PROBLEM →
For the entries below, the expected answer is the line with "right ankle: (1344, 734)", the line with "left eye: (101, 428)", and every line between them, exactly as written, and nothing more.

DATA PROVIDED →
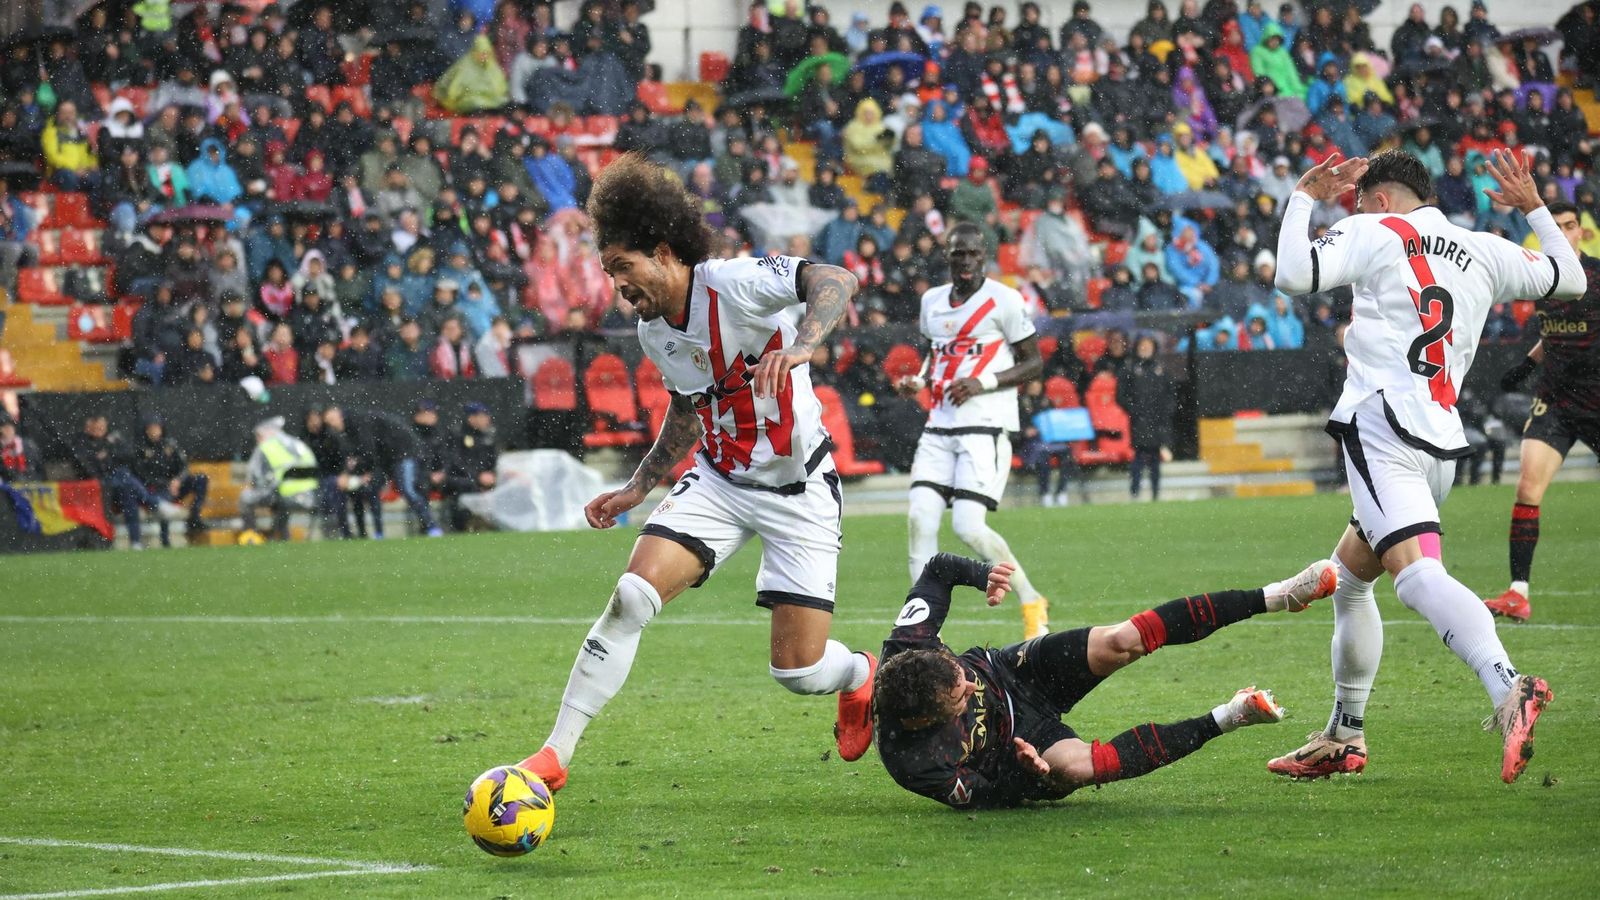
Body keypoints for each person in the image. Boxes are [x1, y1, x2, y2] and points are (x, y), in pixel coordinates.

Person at [517, 154, 876, 794]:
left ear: (662, 251)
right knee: (631, 596)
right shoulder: (653, 330)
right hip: (719, 481)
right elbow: (689, 406)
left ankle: (859, 675)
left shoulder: (735, 281)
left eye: (622, 268)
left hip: (800, 490)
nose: (617, 286)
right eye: (608, 273)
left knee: (797, 672)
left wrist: (803, 343)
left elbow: (835, 279)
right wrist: (639, 484)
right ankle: (553, 755)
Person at [1270, 149, 1584, 783]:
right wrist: (1533, 209)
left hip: (1382, 424)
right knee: (1349, 579)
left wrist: (1303, 196)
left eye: (1358, 200)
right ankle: (1344, 734)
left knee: (1415, 579)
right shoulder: (1484, 247)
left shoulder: (1373, 229)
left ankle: (1508, 689)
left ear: (1381, 199)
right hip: (1440, 439)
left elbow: (1292, 274)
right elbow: (1570, 279)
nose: (1351, 211)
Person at [874, 553, 1338, 808]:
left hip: (1013, 671)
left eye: (961, 676)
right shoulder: (916, 763)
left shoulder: (911, 645)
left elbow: (937, 569)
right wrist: (1024, 774)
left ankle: (1278, 596)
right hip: (1020, 743)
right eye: (960, 698)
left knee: (1122, 640)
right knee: (1077, 769)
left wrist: (983, 574)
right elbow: (985, 797)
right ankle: (1230, 716)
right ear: (925, 719)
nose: (969, 689)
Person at [893, 223, 1051, 640]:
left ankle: (1031, 598)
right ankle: (921, 627)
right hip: (939, 424)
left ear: (985, 256)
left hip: (984, 426)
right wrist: (920, 380)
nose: (964, 262)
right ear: (947, 256)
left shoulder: (1005, 300)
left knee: (968, 526)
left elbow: (1034, 362)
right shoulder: (931, 301)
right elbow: (936, 354)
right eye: (957, 254)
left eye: (972, 254)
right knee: (919, 518)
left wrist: (984, 382)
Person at [1485, 202, 1600, 622]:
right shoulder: (1543, 279)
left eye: (1570, 226)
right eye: (1557, 227)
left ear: (1581, 234)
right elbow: (1554, 335)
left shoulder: (1597, 276)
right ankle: (1518, 592)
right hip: (1554, 401)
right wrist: (1529, 364)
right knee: (1527, 490)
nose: (1564, 234)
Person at [323, 405, 443, 539]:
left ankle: (432, 526)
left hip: (403, 453)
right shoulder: (354, 426)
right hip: (392, 457)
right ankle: (377, 533)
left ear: (340, 415)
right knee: (378, 489)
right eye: (329, 422)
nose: (332, 425)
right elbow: (364, 453)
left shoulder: (359, 422)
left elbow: (368, 450)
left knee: (408, 489)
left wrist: (360, 472)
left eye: (332, 420)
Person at [70, 414, 187, 550]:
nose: (99, 431)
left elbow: (127, 456)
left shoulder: (113, 439)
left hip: (119, 484)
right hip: (98, 486)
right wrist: (107, 457)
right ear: (87, 428)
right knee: (123, 476)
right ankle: (155, 504)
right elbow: (89, 466)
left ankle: (135, 542)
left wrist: (108, 454)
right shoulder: (81, 442)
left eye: (101, 428)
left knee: (128, 491)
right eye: (95, 429)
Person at [130, 417, 209, 547]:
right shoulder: (141, 448)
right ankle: (165, 539)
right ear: (146, 431)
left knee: (201, 479)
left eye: (156, 428)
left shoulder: (170, 445)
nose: (154, 431)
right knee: (164, 499)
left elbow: (184, 467)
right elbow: (141, 475)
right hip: (155, 488)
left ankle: (194, 517)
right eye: (151, 429)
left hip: (175, 486)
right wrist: (166, 484)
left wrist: (177, 480)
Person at [240, 416, 320, 540]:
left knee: (245, 497)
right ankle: (282, 536)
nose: (257, 440)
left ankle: (251, 537)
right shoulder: (298, 444)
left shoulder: (264, 448)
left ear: (264, 433)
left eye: (258, 436)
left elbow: (255, 479)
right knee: (280, 502)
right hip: (310, 498)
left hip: (284, 497)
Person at [1118, 336, 1174, 500]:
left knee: (1156, 457)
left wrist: (1166, 411)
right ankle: (1134, 492)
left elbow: (1171, 394)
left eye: (1148, 345)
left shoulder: (1161, 369)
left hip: (1158, 420)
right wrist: (1133, 410)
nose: (1145, 348)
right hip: (1139, 420)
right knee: (1139, 456)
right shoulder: (1130, 369)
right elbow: (1120, 395)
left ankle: (1155, 493)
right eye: (1143, 345)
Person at [443, 401, 499, 531]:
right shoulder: (457, 435)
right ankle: (465, 526)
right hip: (459, 478)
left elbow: (492, 461)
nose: (487, 419)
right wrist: (477, 476)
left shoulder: (487, 437)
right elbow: (456, 463)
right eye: (483, 416)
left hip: (482, 479)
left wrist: (491, 474)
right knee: (467, 485)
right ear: (471, 418)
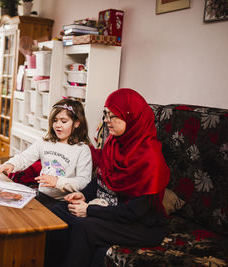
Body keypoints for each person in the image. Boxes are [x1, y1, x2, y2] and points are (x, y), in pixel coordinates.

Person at [50, 88, 171, 267]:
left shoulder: (151, 159)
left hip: (141, 225)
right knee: (59, 209)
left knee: (85, 227)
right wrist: (83, 195)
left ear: (132, 117)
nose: (107, 121)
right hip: (113, 209)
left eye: (113, 116)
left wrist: (89, 210)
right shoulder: (114, 143)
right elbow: (101, 180)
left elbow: (133, 212)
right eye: (106, 114)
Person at [0, 98, 92, 207]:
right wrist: (10, 164)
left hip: (64, 202)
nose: (58, 125)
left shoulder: (82, 149)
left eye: (64, 121)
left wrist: (57, 182)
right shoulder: (44, 142)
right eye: (55, 120)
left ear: (77, 123)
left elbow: (83, 180)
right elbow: (25, 157)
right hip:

YOUR RESPONSE →
right ankle: (1344, 734)
left knee: (1415, 579)
right shoulder: (1484, 247)
left shoulder: (1373, 229)
left ankle: (1508, 689)
left ear: (1381, 199)
right hip: (1440, 439)
left elbow: (1292, 274)
right elbow: (1570, 279)
nose: (1351, 211)
Person at [874, 553, 1338, 808]:
left hip: (1013, 671)
left eye: (961, 676)
right shoulder: (916, 763)
left shoulder: (911, 645)
left elbow: (937, 569)
right wrist: (1024, 774)
left ankle: (1278, 596)
right hip: (1020, 743)
right eye: (960, 698)
left knee: (1122, 640)
right knee: (1077, 769)
left wrist: (983, 574)
right elbow: (985, 797)
right ankle: (1230, 716)
right ear: (925, 719)
nose: (969, 689)
Person at [893, 223, 1051, 640]:
left ankle: (1031, 598)
right ankle: (921, 627)
right hip: (939, 424)
left ear: (985, 256)
left hip: (984, 426)
right wrist: (920, 380)
nose: (964, 262)
right ear: (947, 256)
left shoulder: (1005, 300)
left knee: (968, 526)
left elbow: (1034, 362)
right shoulder: (931, 301)
right elbow: (936, 354)
right eye: (957, 254)
left eye: (972, 254)
right knee: (919, 518)
left wrist: (984, 382)
Person at [1485, 202, 1600, 622]:
right shoulder: (1543, 279)
left eye: (1570, 226)
right eye: (1557, 227)
left ear: (1581, 234)
right elbow: (1554, 335)
left shoulder: (1597, 276)
right ankle: (1518, 592)
right hip: (1554, 401)
right wrist: (1529, 364)
right knee: (1527, 490)
nose: (1564, 234)
Person at [323, 405, 443, 539]:
left ankle: (432, 526)
left hip: (403, 453)
right shoulder: (354, 426)
right hip: (392, 457)
right ankle: (377, 533)
left ear: (340, 415)
right knee: (378, 489)
right eye: (329, 422)
nose: (332, 425)
right elbow: (364, 453)
left shoulder: (359, 422)
left elbow: (368, 450)
left knee: (408, 489)
left wrist: (360, 472)
left eye: (332, 420)
Person at [70, 414, 187, 550]:
nose: (99, 431)
left elbow: (127, 456)
left shoulder: (113, 439)
left hip: (119, 484)
right hip: (98, 486)
right wrist: (107, 457)
right ear: (87, 428)
right knee: (123, 476)
right ankle: (155, 504)
right elbow: (89, 466)
left ankle: (135, 542)
left wrist: (108, 454)
right shoulder: (81, 442)
left eye: (101, 428)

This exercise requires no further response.